WORK INSTRUCTIONS -
Find each line in the rows below that contains the string "wasn" and copy those lines. Case counts.

SOURCE RECORDS -

Segment Open

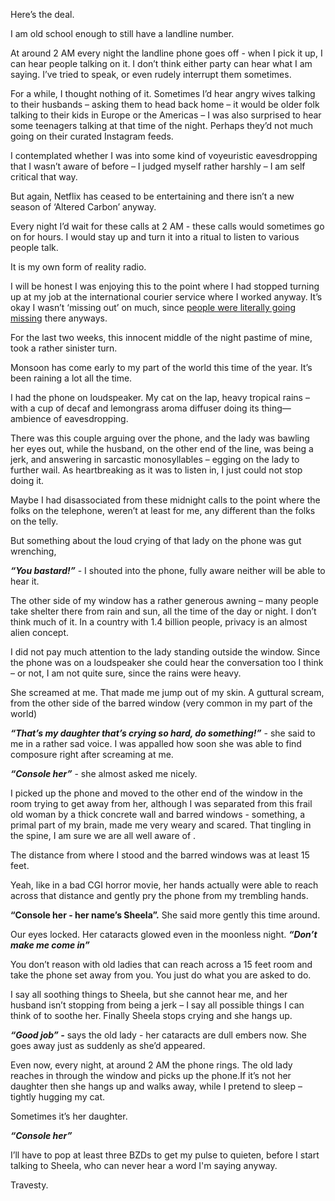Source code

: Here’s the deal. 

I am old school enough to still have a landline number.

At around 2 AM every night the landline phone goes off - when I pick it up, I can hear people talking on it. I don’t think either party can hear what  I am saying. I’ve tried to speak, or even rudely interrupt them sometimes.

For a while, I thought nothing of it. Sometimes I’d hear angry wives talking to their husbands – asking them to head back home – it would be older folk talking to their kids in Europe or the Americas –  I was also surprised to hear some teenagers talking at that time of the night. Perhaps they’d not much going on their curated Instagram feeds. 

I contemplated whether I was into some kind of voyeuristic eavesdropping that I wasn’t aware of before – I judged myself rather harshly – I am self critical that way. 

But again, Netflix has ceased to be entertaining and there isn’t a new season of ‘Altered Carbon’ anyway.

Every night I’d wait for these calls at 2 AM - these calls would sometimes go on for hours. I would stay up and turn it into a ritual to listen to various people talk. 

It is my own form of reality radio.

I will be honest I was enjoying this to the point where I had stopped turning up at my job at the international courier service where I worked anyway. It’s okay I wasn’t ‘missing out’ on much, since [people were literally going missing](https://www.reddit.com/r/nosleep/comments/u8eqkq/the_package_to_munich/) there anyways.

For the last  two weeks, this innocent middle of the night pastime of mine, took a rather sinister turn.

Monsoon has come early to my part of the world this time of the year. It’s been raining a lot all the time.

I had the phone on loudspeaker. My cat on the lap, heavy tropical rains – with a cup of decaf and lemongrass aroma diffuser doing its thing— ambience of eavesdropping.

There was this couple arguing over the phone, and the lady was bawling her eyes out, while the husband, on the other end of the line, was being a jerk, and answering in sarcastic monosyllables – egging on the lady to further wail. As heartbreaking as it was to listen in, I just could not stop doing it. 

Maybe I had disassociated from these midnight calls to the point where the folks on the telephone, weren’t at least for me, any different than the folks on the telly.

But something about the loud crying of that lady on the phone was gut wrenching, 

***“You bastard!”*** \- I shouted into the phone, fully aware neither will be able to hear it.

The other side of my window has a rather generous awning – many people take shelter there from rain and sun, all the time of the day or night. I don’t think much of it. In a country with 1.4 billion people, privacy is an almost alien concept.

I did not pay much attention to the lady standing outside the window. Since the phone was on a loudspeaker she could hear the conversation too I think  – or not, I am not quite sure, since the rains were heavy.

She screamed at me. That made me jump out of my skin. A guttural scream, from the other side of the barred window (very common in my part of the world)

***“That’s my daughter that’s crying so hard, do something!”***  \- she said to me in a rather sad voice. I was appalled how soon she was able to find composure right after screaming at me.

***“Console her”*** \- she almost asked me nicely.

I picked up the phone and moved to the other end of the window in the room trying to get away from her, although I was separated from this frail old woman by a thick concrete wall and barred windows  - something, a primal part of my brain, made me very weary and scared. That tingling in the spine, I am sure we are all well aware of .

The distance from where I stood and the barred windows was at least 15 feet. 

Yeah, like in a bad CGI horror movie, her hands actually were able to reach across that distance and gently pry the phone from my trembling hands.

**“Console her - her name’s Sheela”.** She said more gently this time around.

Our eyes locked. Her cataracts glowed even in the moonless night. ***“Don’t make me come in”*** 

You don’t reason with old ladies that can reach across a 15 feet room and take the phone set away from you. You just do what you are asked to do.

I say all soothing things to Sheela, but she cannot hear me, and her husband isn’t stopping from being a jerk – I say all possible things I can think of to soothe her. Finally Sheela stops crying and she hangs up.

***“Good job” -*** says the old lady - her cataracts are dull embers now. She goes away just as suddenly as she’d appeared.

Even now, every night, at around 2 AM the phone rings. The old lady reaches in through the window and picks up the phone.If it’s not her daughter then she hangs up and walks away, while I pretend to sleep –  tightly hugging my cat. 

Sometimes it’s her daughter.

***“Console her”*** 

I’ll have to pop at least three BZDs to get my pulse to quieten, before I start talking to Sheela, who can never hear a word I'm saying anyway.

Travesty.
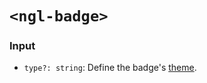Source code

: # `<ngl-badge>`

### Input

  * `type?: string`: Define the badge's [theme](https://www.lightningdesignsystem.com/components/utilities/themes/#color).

Segment Closed
Segment Open

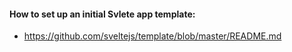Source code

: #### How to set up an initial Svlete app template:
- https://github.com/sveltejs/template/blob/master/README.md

Segment Closed

RESULT OF THE EXERCISE -
I contemplated whether I was into some kind of voyeuristic eavesdropping that I wasn’t aware of before – I judged myself rather harshly – I am self critical that way. 
I will be honest I was enjoying this to the point where I had stopped turning up at my job at the international courier service where I worked anyway. It’s okay I wasn’t ‘missing out’ on much, since [people were literally going missing](https://www.reddit.com/r/nosleep/comments/u8eqkq/the_package_to_munich/) there anyways.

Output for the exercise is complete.